The technique is particularly sneaky: attackers can hide the injection in a .docx file disguised as a harmless "skill" document, a new prompt method for agentic AI systems that Anthropic just introduced. Skill files are already being shared online, so users should be cautious about downloading them from untrusted sources.
The malicious text uses 1-point font, white color on a white background, and 0.1 line spacing, making it virtually invisible to human eyes.

When the user asks Cowork to analyze their files using the uploaded "skill," the injection takes over. It tells Claude to run a curl command that sends the largest available file to Anthropic's File Upload API using the attacker's API key. The file lands in the attacker's Anthropic account, where they can access it at will. No human authorization is needed at any point.

PromptArmor first ran the demonstration against Claude Haiku, Anthropic's weakest model. But even Claude Opus 4.5, the company's most capable model, fell for manipulation. In one test, a user uploaded a malicious integration guide while developing an AI tool. Customer data was successfully exfiltrated through the whitelisted Anthropic API domain, bypassing the sandbox restrictions of the virtual machine running the code.
The researchers also found a potential denial of service bug: when Claude tries to read a file whose extension doesn't match its actual content, the API throws repeated errors in all subsequent chats within that conversation.

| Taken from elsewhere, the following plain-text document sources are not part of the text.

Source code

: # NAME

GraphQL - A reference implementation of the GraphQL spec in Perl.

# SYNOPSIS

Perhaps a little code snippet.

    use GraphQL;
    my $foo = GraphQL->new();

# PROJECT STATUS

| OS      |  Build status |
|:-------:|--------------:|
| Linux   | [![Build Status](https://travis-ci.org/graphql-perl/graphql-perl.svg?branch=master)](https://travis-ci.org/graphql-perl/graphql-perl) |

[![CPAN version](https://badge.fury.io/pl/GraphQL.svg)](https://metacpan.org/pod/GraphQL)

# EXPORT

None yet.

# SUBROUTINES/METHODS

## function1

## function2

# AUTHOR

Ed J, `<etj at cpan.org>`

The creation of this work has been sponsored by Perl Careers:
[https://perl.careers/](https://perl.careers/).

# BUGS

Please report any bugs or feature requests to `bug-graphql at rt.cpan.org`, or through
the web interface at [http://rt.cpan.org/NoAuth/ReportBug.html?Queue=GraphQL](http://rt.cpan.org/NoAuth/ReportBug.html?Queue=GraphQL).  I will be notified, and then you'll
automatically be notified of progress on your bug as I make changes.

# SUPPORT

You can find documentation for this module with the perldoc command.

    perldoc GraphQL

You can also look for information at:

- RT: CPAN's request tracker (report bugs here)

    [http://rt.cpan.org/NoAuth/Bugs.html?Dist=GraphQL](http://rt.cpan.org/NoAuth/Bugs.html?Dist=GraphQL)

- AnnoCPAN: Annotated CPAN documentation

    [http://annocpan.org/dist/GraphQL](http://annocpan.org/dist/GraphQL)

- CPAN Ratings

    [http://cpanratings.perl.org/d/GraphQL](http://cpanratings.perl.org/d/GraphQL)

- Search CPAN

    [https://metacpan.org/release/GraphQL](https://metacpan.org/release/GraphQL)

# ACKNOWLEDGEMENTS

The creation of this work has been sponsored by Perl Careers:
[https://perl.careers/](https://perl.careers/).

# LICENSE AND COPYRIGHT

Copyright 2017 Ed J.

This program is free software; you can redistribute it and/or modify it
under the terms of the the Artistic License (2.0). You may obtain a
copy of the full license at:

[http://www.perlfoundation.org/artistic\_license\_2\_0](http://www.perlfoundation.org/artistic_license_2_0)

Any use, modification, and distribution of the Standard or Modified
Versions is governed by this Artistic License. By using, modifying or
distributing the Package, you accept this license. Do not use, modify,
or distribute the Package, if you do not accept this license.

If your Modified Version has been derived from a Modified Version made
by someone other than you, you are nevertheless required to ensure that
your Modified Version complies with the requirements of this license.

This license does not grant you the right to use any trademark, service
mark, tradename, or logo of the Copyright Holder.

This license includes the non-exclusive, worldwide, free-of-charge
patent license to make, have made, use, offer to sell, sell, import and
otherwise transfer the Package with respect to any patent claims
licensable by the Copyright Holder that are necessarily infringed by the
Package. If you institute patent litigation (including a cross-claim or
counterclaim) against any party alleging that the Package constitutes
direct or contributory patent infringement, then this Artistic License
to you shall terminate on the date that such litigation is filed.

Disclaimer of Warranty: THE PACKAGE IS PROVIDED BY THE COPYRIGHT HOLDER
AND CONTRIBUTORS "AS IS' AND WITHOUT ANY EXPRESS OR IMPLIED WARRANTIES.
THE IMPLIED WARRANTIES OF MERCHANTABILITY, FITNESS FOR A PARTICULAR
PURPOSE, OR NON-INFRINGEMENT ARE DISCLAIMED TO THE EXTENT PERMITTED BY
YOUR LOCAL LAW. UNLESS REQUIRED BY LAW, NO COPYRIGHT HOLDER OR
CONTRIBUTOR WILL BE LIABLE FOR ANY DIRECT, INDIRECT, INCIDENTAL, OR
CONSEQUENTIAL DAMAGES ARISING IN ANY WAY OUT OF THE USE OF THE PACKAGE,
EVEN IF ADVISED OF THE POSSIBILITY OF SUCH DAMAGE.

Anthropic had touted that Cowork was built in just a week and a half, written entirely by Claude Code, the AI tool that Cowork is based on. These newly discovered security flaws raise questions about whether security got enough attention during that rapid development.
Prompt injection remains an unsolved problem
Prompt injection attacks have plagued the AI industry for years. Despite ongoing efforts, no one has managed to prevent them or even significantly limit their impact. Even Anthropic's "most secure" model, Opus 4.5, remains highly vulnerable.
A tool like Cowork, which connects to your computer and numerous other data sources, creates many potential entry points. Unlike phishing attacks, which users can learn to spot, there's no way for ordinary people to defend against these exploits.
The case also highlights a fundamental tension in agentic AI systems: the more autonomy they have, the larger their attack surface becomes. Previous research has already shown this pattern.